## EXERCISE PROMPT
Transcribe the listing exactly, leaving out every picture.

## DATA FOR ANALYSIS
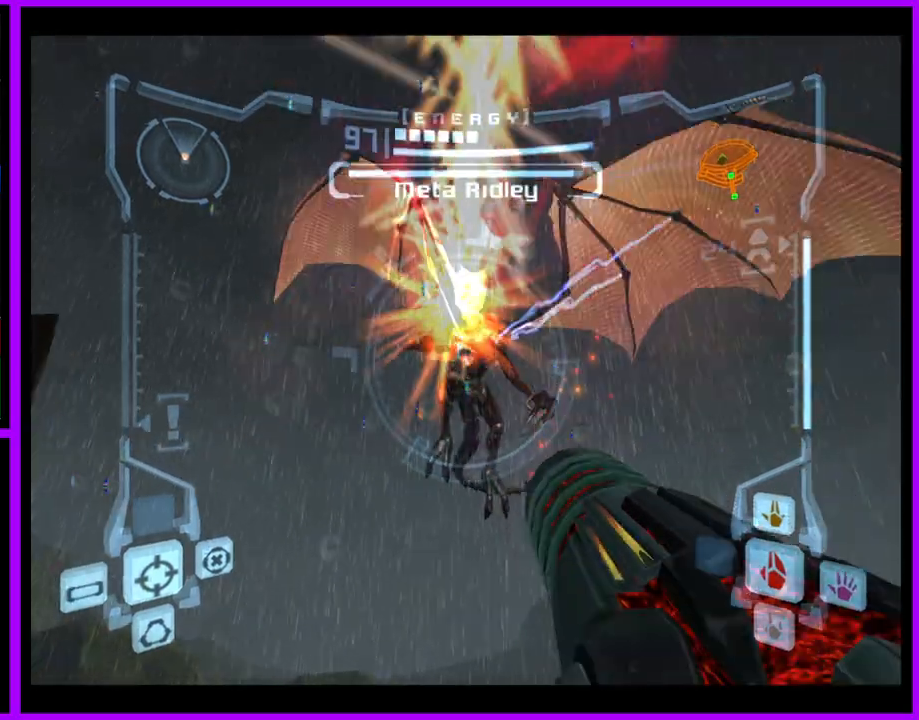
{"buttons": ["A", "L1"], "left_stick": "up", "right_stick": "center", "events": []}
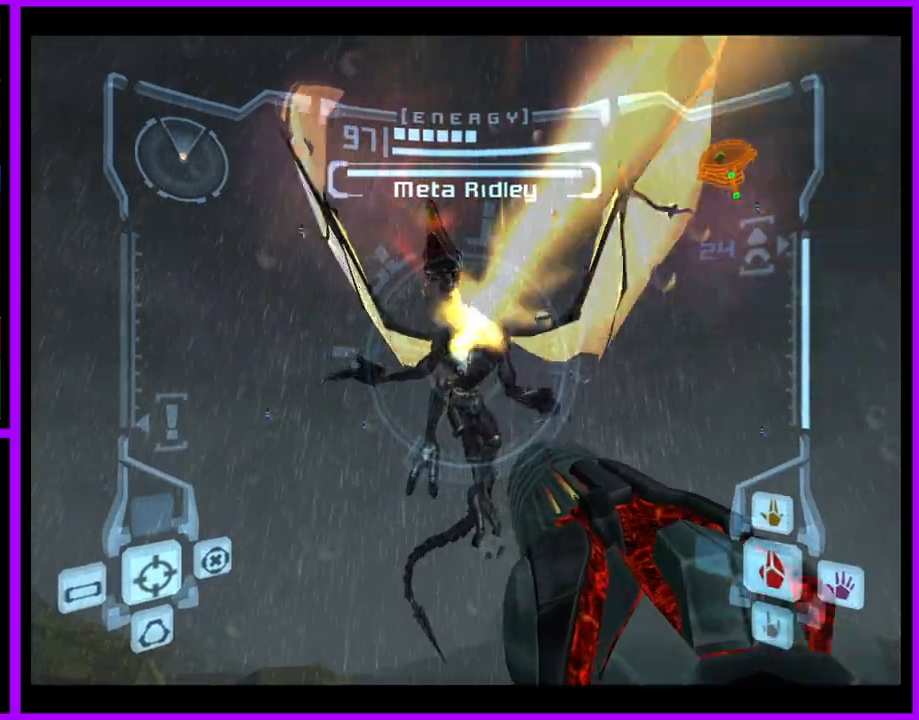
{"buttons": ["A", "L1"], "left_stick": "up", "right_stick": "center", "events": []}
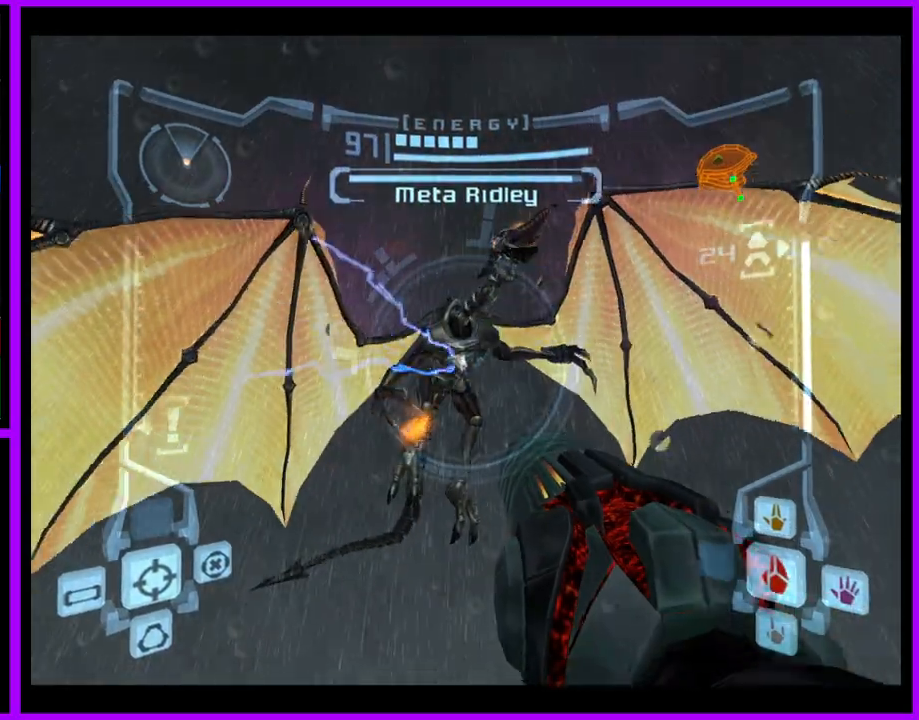
{"buttons": ["A", "L1"], "left_stick": "up", "right_stick": "center", "events": []}
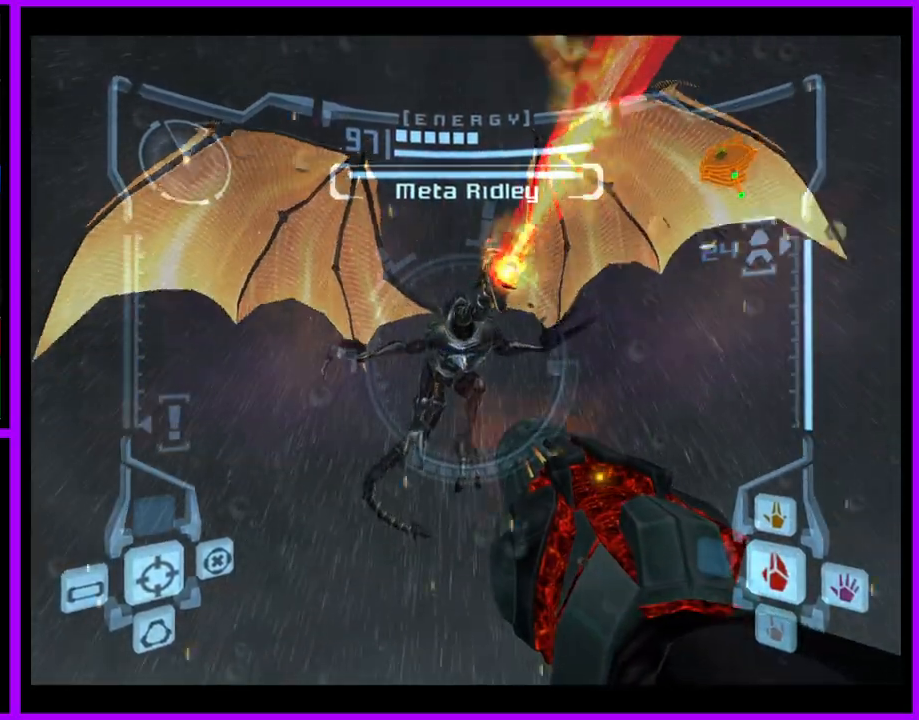
{"buttons": ["A", "L1"], "left_stick": "center", "right_stick": "center", "events": [[217, "left_stick", "center"]]}
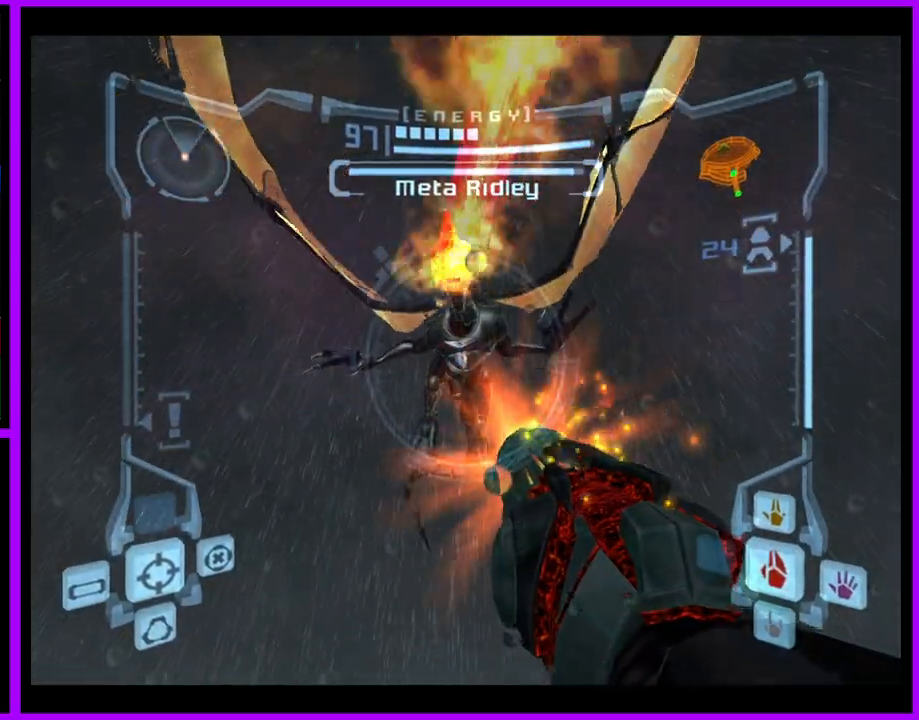
{"buttons": ["L1"], "left_stick": "center", "right_stick": "center", "events": [[467, "A", "up"]]}
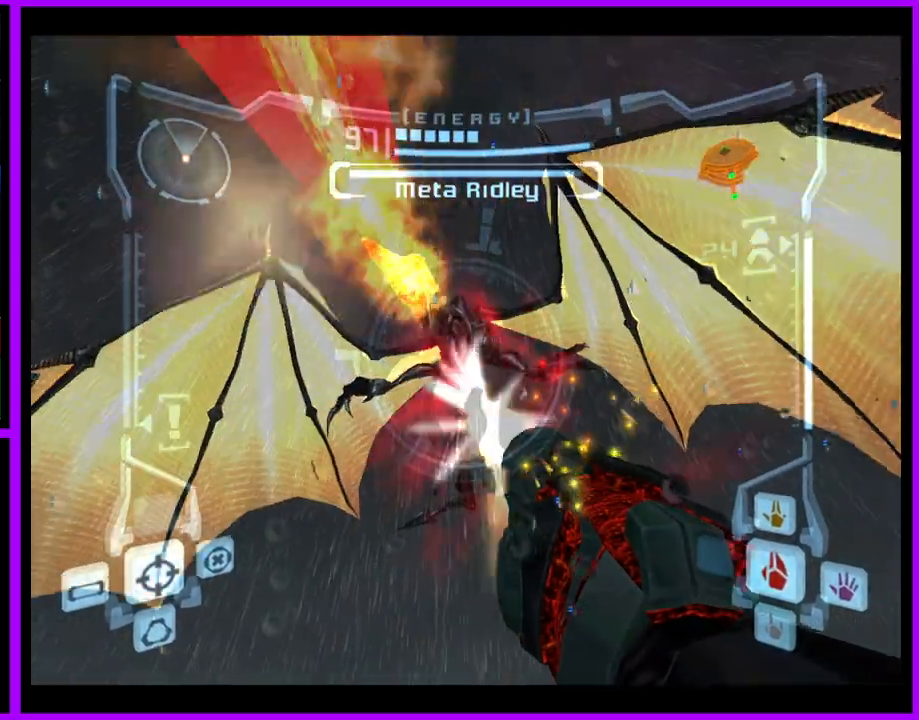
{"buttons": ["A", "L1"], "left_stick": "center", "right_stick": "center", "events": [[133, "A", "down"]]}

## SOLUTION TO THIS TASK
{"buttons": ["A", "L1"], "left_stick": "up", "right_stick": "center", "events": []}
{"buttons": ["A", "L1"], "left_stick": "up", "right_stick": "center", "events": []}
{"buttons": ["A", "L1"], "left_stick": "up", "right_stick": "center", "events": []}
{"buttons": ["A", "L1"], "left_stick": "center", "right_stick": "center", "events": [[217, "left_stick", "center"]]}
{"buttons": ["L1"], "left_stick": "center", "right_stick": "center", "events": [[467, "A", "up"]]}
{"buttons": ["A", "L1"], "left_stick": "center", "right_stick": "center", "events": [[133, "A", "down"]]}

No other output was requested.